2023-08-26 19:19:51 - WARNING  - Using deprecated refspec for repository "poky". You should migrate to commit/branch.
2023-08-26 19:19:51 - WARNING  - Using deprecated refspec for repository "meta-openembedded". You should migrate to commit/branch.
2023-08-26 19:19:51 - INFO     - /work$ git clone -q https://github.com/riscv/meta-riscv /work/meta-riscv
2023-08-26 19:19:51 - INFO     - /work$ git clone -q https://git.yoctoproject.org/git/poky /work/poky
2023-08-26 19:19:51 - INFO     - /work$ git clone -q https://git.openembedded.org/meta-openembedded /work/meta-openembedded
2023-08-26 19:20:02 - INFO     - Repository meta-riscv cloned
2023-08-26 19:20:02 - INFO     - /work/meta-riscv$ git remote set-url origin https://github.com/riscv/meta-riscv
2023-08-26 19:20:02 - INFO     - /work/meta-riscv$ git cat-file -t 3d775dede1f1895ad33ade396438baa8054cd410
2023-08-26 19:20:02 - INFO     - Repository meta-riscv already contains 3d775dede1f1895ad33ade396438baa8054cd410 as commit
...
attina commented 10 months ago

Specified KAS_CONTAINER_ENGINE=podman in command line works fine with same configure yml file. The issue should relate to something with host docker.

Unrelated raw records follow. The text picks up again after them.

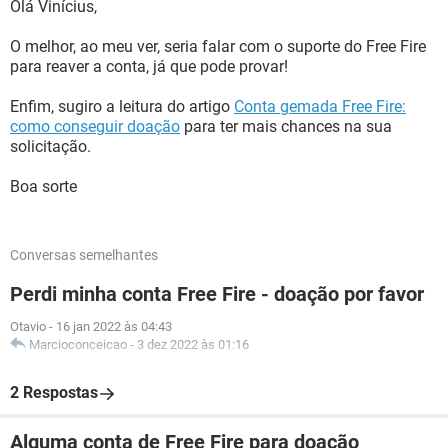
Olá Vinícius,
O melhor, ao meu ver, seria falar com o suporte do Free Fire
para reaver a conta, já que pode provar!
Enfim, sugiro a leitura do artigo
Conta gemada Free Fire:
como conseguir doação
para ter mais chances na sua
solicitação.
Boa sorte
Conversas semelhantes
Perdi minha conta Free Fire - doação por favor
Otavio
-
16 jan 2022 às 04:43
Marcioconceicao
-
3 dez 2022 às 01:16
2 Respostas
Alguma conta de Free Fire para doação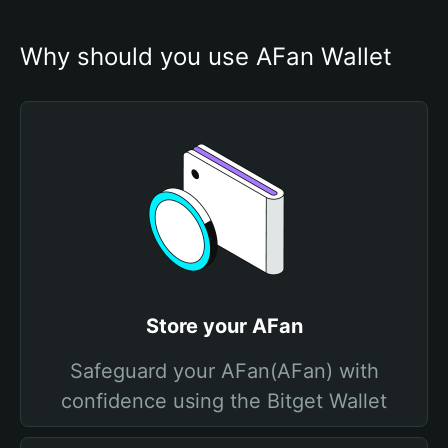
Why should you use AFan Wallet
Store your AFan
Safeguard your AFan(AFan) with
confidence using the Bitget Wallet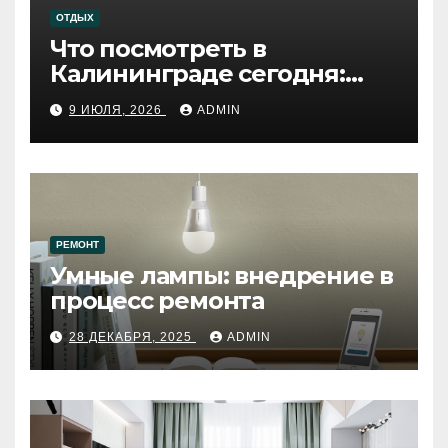
ОТДЫХ
Что посмотреть в
Калининграде сегодня:
путеводитель по самому
9 ИЮЛЯ, 2026
ADMIN
западному городу России
РЕМОНТ
Умные лампы: внедрение в
процесс ремонта
28 ДЕКАБРЯ, 2025
ADMIN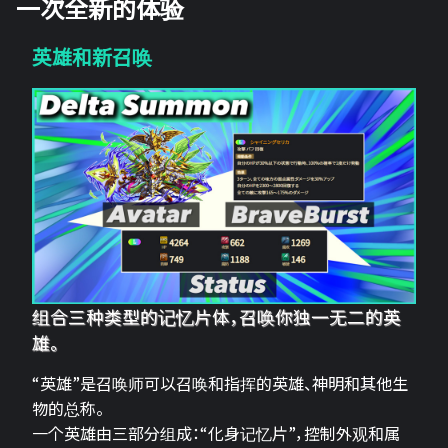
一次全新的体验
英雄和新召唤
组合三种类型的记忆片体，召唤你独一无二的英
雄。
“英雄”是召唤师可以召唤和指挥的英雄、神明和其他生
物的总称。
一个英雄由三部分组成：“化身记忆片”，控制外观和属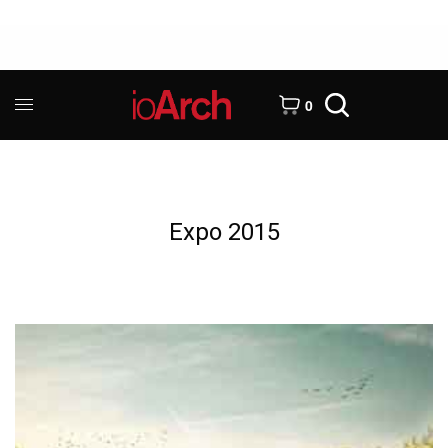
0
Expo 2015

attina commented 10 months ago

The final conclusion of this issue is: This is because the default seccomp profile of Docker 20.10.9 is not adjusted to support the clone() syscall wrapper of glibc 2.34 adopted in recent ubuntu and fedora update. You can find the detail information here The workable workaround I tested is add --security-opt seccomp=unconfined in the docker run command.